[I am copying this to exim-users because that's where the original
message was posted. However, I'm also copying it to exim-dev, and
setting reply-to to exim-dev, because it's really a development issue.
If there is any discussion, it should be on exim-dev.]
On Tue, 18 Jan 2005, Harald Schueler wrote:
> Or maybe I'm stretching Exim's configuration beyond what can be expected to
> work? Or have I made a stupid mistake?
I have now managed to analyze this to the point where I understand what
is going on. I have also managed to make a slightly simpler
configuration that exhibits the bad behaviour.
The Bad News is that I don't think anything can be done about it without
a complete re-design of the way Exim handles duplicate addresses. At
present, it tries to eliminate them during routing, but I suspect that,
with the features that are now available in Exim, the only correct way
would be to do the elimination after all the routing has been done. This
is clearly a major re-design and re-writing exercise.
Let me try to explain the fundamental problem (= bug = misdesign).
Exim operates in routing cycles: in each cycle it passes each address
through the routers, accumulating any newly-created redirected
addresses. These are then processed afresh in the next cycle.

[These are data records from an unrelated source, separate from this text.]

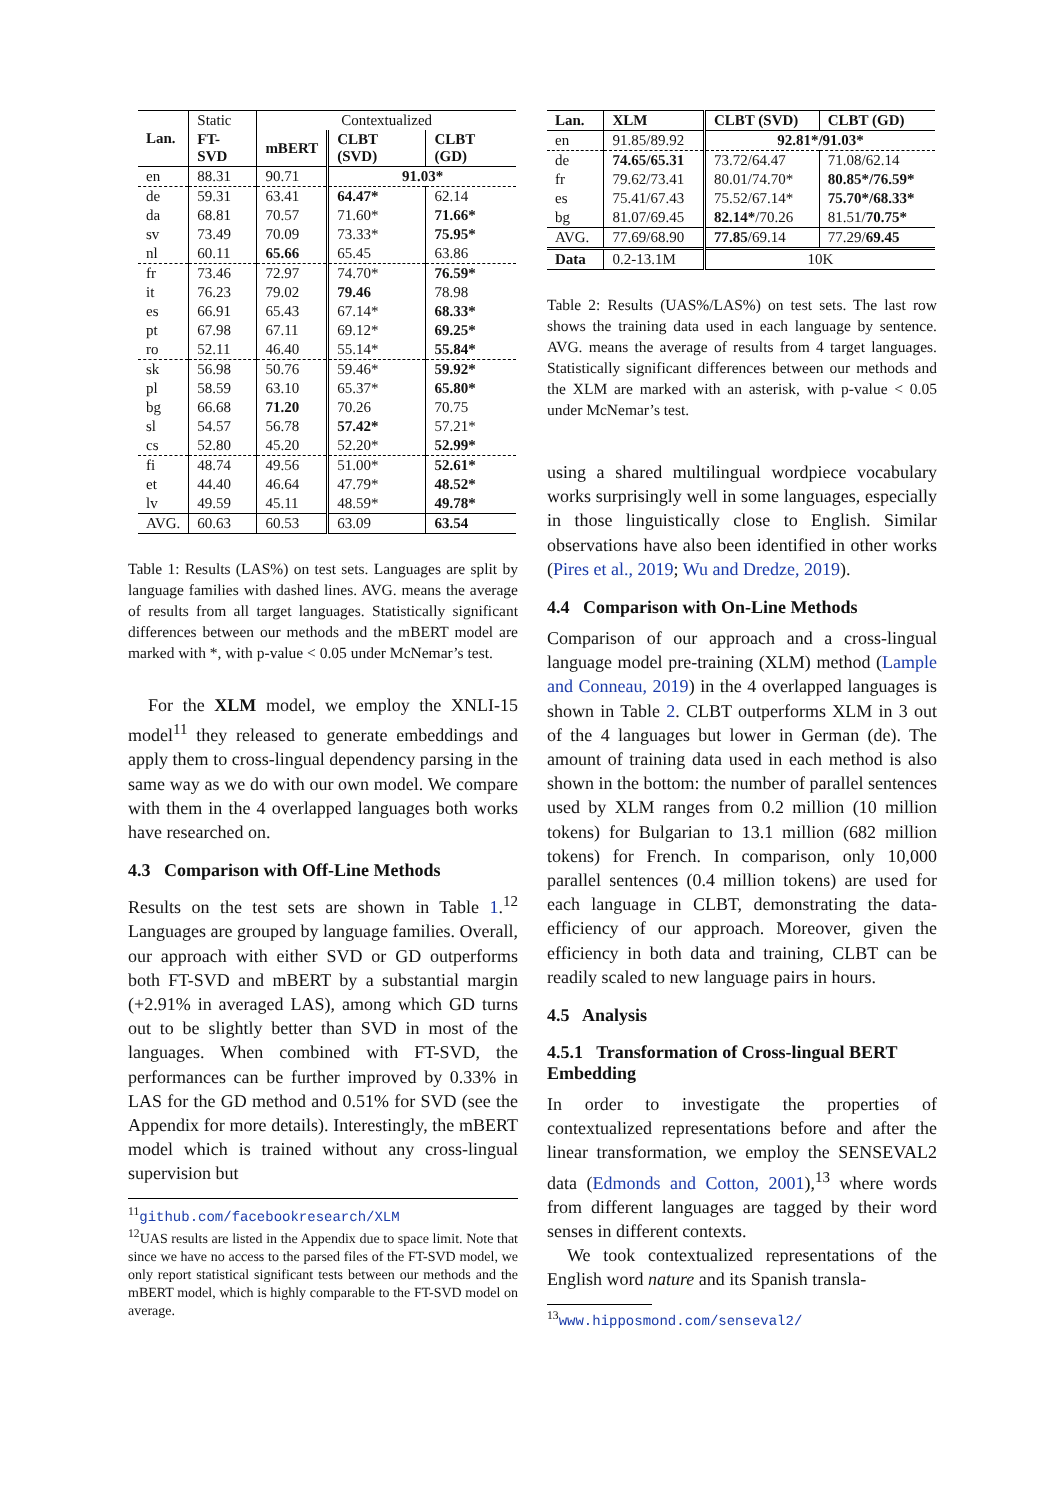| Lan. | Static | Contextualized | | |
| | FT-SVD | mBERT | CLBT (SVD) | CLBT (GD) |
| en | 88.31 | 90.71 | 91.03* | |
| de | 59.31 | 63.41 | 64.47* | 62.14 |
| da | 68.81 | 70.57 | 71.60* | 71.66* |
| sv | 73.49 | 70.09 | 73.33* | 75.95* |
| nl | 60.11 | 65.66 | 65.45 | 63.86 |
| fr | 73.46 | 72.97 | 74.70* | 76.59* |
| it | 76.23 | 79.02 | 79.46 | 78.98 |
| es | 66.91 | 65.43 | 67.14* | 68.33* |
| pt | 67.98 | 67.11 | 69.12* | 69.25* |
| ro | 52.11 | 46.40 | 55.14* | 55.84* |
| sk | 56.98 | 50.76 | 59.46* | 59.92* |
| pl | 58.59 | 63.10 | 65.37* | 65.80* |
| bg | 66.68 | 71.20 | 70.26 | 70.75 |
| sl | 54.57 | 56.78 | 57.42* | 57.21* |
| cs | 52.80 | 45.20 | 52.20* | 52.99* |
| fi | 48.74 | 49.56 | 51.00* | 52.61* |
| et | 44.40 | 46.64 | 47.79* | 48.52* |
| lv | 49.59 | 45.11 | 48.59* | 49.78* |
| AVG. | 60.63 | 60.53 | 63.09 | 63.54 |
Table 1: Results (LAS%) on test sets. Languages are split by language families with dashed lines. AVG. means the average of results from all target languages. Statistically significant differences between our methods and the mBERT model are marked with *, with p-value < 0.05 under McNemar’s test.
For the XLM model, we employ the XNLI-15 model<sup>11</sup> they released to generate embeddings and apply them to cross-lingual dependency parsing in the same way as we do with our own model. We compare with them in the 4 overlapped languages both works have researched on.
4.3 Comparison with Off-Line Methods
Results on the test sets are shown in Table 1.<sup>12</sup> Languages are grouped by language families. Overall, our approach with either SVD or GD outperforms both FT-SVD and mBERT by a substantial margin (+2.91% in averaged LAS), among which GD turns out to be slightly better than SVD in most of the languages. When combined with FT-SVD, the performances can be further improved by 0.33% in LAS for the GD method and 0.51% for SVD (see the Appendix for more details). Interestingly, the mBERT model which is trained without any cross-lingual supervision but
<sup>11</sup> github.com/facebookresearch/XLM
<sup>12</sup> UAS results are listed in the Appendix due to space limit. Note that since we have no access to the parsed files of the FT-SVD model, we only report statistical significant tests between our methods and the mBERT model, which is highly comparable to the FT-SVD model on average.
| Lan. | XLM | CLBT (SVD) | CLBT (GD) |
| --- | --- | --- | --- |
| en | 91.85/89.92 | 92.81*/91.03* | |
| de | 74.65/65.31 | 73.72/64.47 | 71.08/62.14 |
| fr | 79.62/73.41 | 80.01/74.70* | 80.85*/76.59* |
| es | 75.41/67.43 | 75.52/67.14* | 75.70*/68.33* |
| bg | 81.07/69.45 | 82.14* /70.26 | 81.51/ 70.75* |
| AVG. | 77.69/68.90 | 77.85 /69.14 | 77.29/ 69.45 |
| Data | 0.2-13.1M | 10K | |
Table 2: Results (UAS%/LAS%) on test sets. The last row shows the training data used in each language by sentence. AVG. means the average of results from 4 target languages. Statistically significant differences between our methods and the XLM are marked with an asterisk, with p-value < 0.05 under McNemar’s test.
using a shared multilingual wordpiece vocabulary works surprisingly well in some languages, especially in those linguistically close to English. Similar observations have also been identified in other works (Pires et al., 2019; Wu and Dredze, 2019).
4.4 Comparison with On-Line Methods
Comparison of our approach and a cross-lingual language model pre-training (XLM) method (Lample and Conneau, 2019) in the 4 overlapped languages is shown in Table 2. CLBT outperforms XLM in 3 out of the 4 languages but lower in German (de). The amount of training data used in each method is also shown in the bottom: the number of parallel sentences used by XLM ranges from 0.2 million (10 million tokens) for Bulgarian to 13.1 million (682 million tokens) for French. In comparison, only 10,000 parallel sentences (0.4 million tokens) are used for each language in CLBT, demonstrating the data-efficiency of our approach. Moreover, given the efficiency in both data and training, CLBT can be readily scaled to new language pairs in hours.
4.5 Analysis
4.5.1 Transformation of Cross-lingual BERT Embedding
In order to investigate the properties of contextualized representations before and after the linear transformation, we employ the SENSEVAL2 data (Edmonds and Cotton, 2001),<sup>13</sup> where words from different languages are tagged by their word senses in different contexts.
We took contextualized representations of the English word nature and its Spanish transla-
<sup>13</sup> www.hipposmond.com/senseval2/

Suppose a message is addressed to both alice and bob, and after two
routing cycles, these addresses have been aliased like this:
alice bob <== start
| |
V V
alice-1 bob-1 <== after first cycle
| |
V V
alice-2 alice-2 <== after second cycle
Now, at this point Exim notices that it has two identical addresses, so
it drops one as a duplicate. When I first implemented this logic, I
thought "routing an address will always give the same answer, so it
does not matter which address is discarded". Unfortunately, my premise
was utterly wrong.
Suppose that routing alice-2 causes it to be redirected to alice-1 (this
is in effect what was happening in Harald's situation). If this is the
alice-2 that came from alice, Exim will treat alice-1 as a "redirection
to ancestor" because it will find alice-1 further up the ancestor chain.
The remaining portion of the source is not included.